Try it |
Copy the lines from the one containing "Set Of 5 Vintage" up to and including the one containing "Set of 6 Churchill", word for word.

Excerpted data |

::::::::

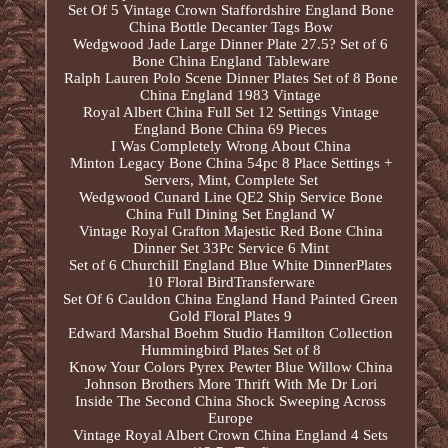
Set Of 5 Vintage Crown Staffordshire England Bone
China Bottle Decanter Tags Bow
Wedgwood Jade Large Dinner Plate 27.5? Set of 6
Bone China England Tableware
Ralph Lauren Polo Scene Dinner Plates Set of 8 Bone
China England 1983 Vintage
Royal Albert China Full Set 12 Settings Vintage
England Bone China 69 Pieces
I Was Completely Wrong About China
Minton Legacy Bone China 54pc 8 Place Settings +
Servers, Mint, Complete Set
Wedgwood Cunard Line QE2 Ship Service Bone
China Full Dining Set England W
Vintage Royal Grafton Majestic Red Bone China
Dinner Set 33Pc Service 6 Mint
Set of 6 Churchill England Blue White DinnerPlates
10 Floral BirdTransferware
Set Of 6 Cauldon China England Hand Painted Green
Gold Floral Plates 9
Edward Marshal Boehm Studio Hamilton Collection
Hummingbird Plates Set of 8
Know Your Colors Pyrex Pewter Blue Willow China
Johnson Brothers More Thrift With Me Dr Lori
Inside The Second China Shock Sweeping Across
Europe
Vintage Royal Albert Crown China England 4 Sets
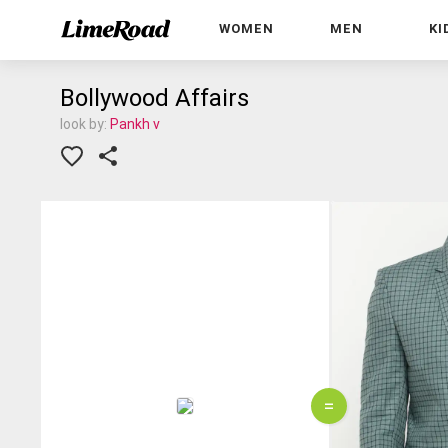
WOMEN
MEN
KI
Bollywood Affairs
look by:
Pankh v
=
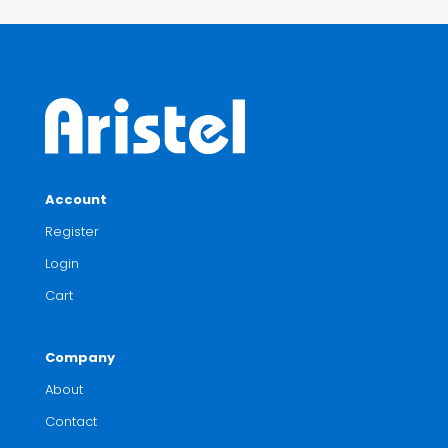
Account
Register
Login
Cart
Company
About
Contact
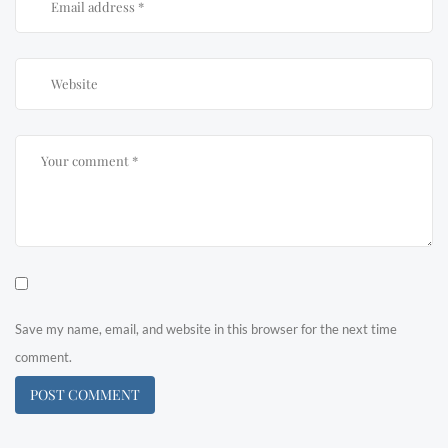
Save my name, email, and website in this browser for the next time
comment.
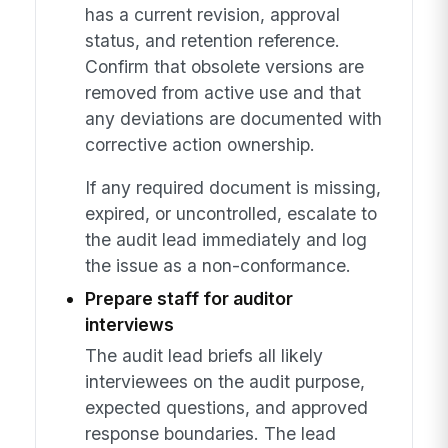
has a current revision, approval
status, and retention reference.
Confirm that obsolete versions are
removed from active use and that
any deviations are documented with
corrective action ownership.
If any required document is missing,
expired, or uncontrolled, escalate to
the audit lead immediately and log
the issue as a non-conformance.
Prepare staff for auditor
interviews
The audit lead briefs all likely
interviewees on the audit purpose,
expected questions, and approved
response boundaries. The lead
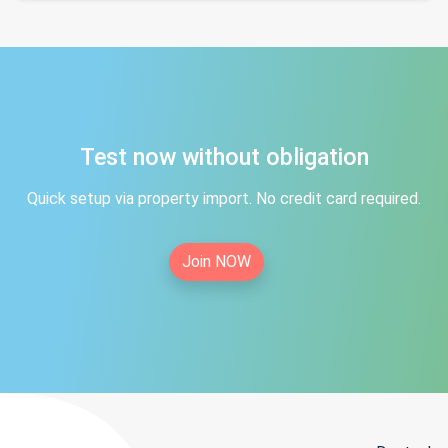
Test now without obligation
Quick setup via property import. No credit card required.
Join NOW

::::::::

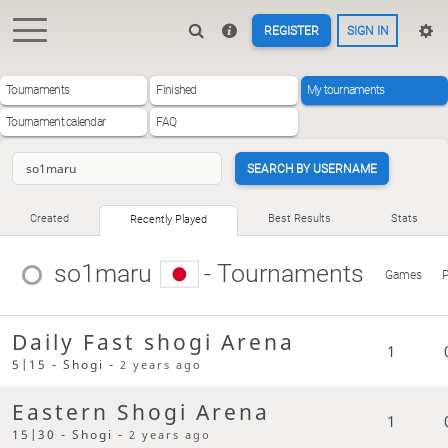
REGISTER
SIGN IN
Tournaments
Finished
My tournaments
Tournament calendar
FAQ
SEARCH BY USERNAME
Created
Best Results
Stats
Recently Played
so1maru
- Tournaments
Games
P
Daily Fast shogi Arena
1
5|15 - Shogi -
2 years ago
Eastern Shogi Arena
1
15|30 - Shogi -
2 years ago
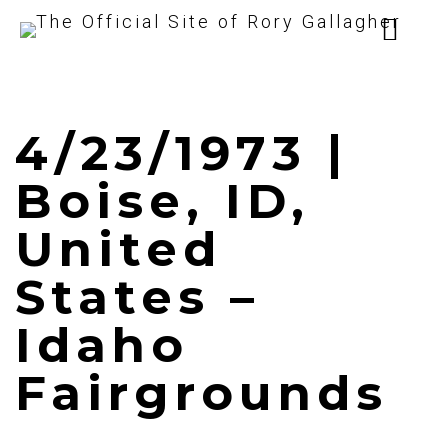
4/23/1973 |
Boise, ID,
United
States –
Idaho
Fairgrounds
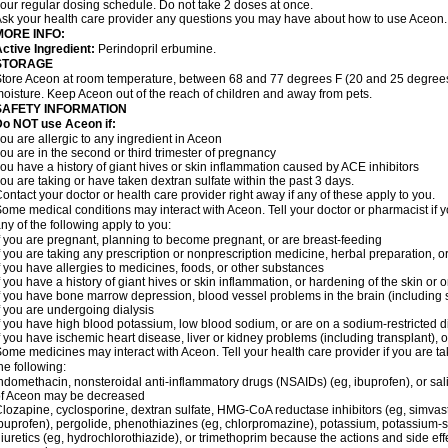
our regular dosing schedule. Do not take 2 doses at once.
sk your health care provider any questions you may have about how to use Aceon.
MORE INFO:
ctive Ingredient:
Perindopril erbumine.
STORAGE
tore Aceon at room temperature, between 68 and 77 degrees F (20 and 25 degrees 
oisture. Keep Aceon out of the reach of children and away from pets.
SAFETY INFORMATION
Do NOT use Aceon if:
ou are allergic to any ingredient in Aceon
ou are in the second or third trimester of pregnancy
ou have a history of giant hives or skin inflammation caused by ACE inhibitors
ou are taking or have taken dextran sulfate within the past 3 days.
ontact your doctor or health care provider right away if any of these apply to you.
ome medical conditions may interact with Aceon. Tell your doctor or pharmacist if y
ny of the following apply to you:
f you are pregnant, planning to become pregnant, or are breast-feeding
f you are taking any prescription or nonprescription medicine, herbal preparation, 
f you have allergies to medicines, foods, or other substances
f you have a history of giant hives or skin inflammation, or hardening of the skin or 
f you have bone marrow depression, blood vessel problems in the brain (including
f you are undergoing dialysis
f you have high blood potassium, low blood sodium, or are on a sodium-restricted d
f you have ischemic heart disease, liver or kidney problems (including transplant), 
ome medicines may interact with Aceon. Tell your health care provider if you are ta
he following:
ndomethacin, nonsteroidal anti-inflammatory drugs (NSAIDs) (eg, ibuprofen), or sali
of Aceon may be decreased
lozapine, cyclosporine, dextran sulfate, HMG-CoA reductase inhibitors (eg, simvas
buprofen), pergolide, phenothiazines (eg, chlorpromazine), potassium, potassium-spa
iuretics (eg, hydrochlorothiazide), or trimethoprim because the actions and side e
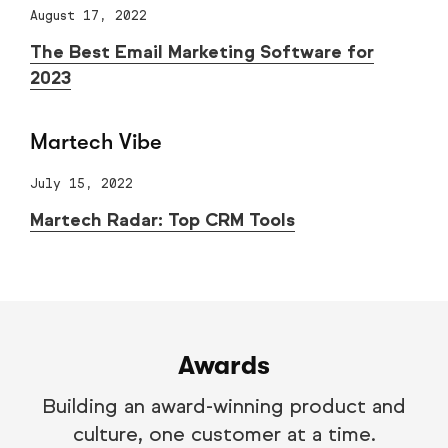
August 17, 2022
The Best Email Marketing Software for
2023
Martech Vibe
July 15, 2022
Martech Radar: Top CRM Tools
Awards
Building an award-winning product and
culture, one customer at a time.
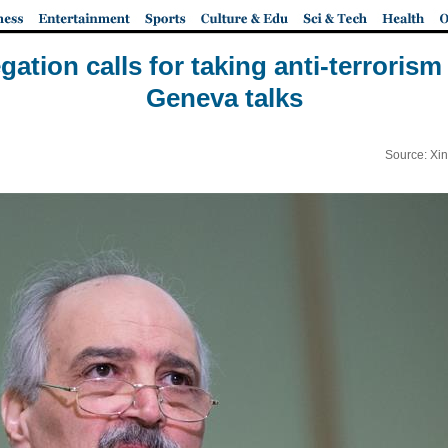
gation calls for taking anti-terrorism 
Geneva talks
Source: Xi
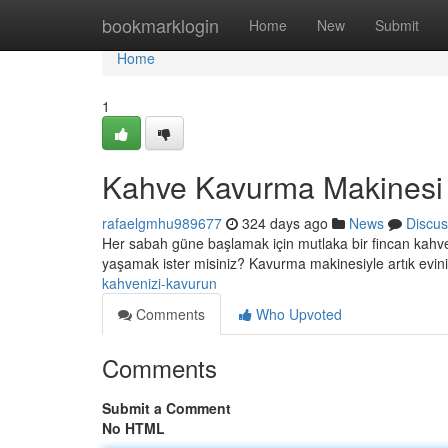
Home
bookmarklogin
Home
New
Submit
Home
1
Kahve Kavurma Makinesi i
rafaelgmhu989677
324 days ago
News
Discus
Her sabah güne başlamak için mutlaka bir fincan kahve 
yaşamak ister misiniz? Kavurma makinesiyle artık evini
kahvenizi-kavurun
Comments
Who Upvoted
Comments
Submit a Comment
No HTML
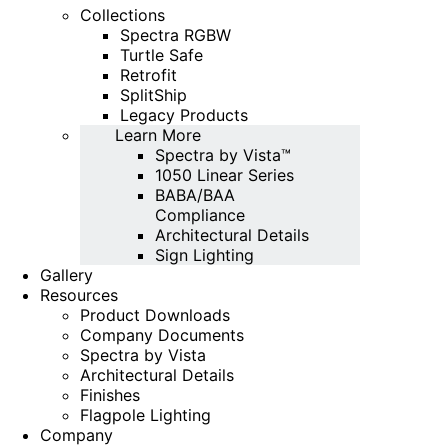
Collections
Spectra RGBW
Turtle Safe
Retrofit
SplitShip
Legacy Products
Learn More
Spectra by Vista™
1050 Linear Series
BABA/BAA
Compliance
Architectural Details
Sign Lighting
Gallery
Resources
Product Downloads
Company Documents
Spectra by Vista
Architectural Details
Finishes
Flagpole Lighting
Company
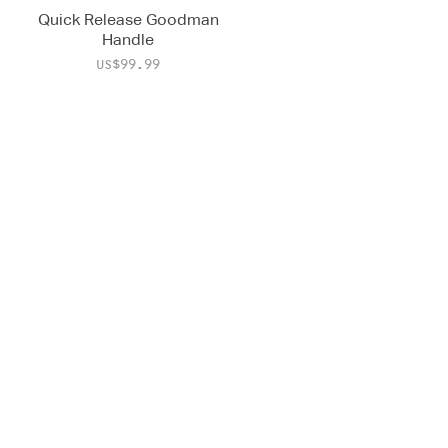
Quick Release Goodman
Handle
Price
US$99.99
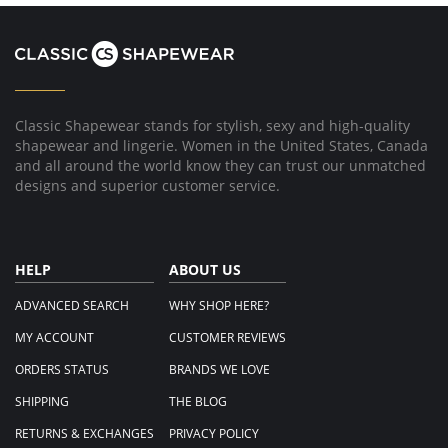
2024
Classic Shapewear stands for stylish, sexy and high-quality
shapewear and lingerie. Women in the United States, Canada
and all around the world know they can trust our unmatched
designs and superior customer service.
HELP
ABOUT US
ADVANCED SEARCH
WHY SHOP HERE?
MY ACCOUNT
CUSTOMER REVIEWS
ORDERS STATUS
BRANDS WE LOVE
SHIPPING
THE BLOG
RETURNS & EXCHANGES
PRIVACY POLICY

::::::::

Solution to this task |
Set Of 5 Vintage Crown Staffordshire England Bone
China Bottle Decanter Tags Bow
Wedgwood Jade Large Dinner Plate 27.5? Set of 6
Bone China England Tableware
Ralph Lauren Polo Scene Dinner Plates Set of 8 Bone
China England 1983 Vintage
Royal Albert China Full Set 12 Settings Vintage
England Bone China 69 Pieces
I Was Completely Wrong About China
Minton Legacy Bone China 54pc 8 Place Settings +
Servers, Mint, Complete Set
Wedgwood Cunard Line QE2 Ship Service Bone
China Full Dining Set England W
Vintage Royal Grafton Majestic Red Bone China
Dinner Set 33Pc Service 6 Mint
Set of 6 Churchill England Blue White DinnerPlates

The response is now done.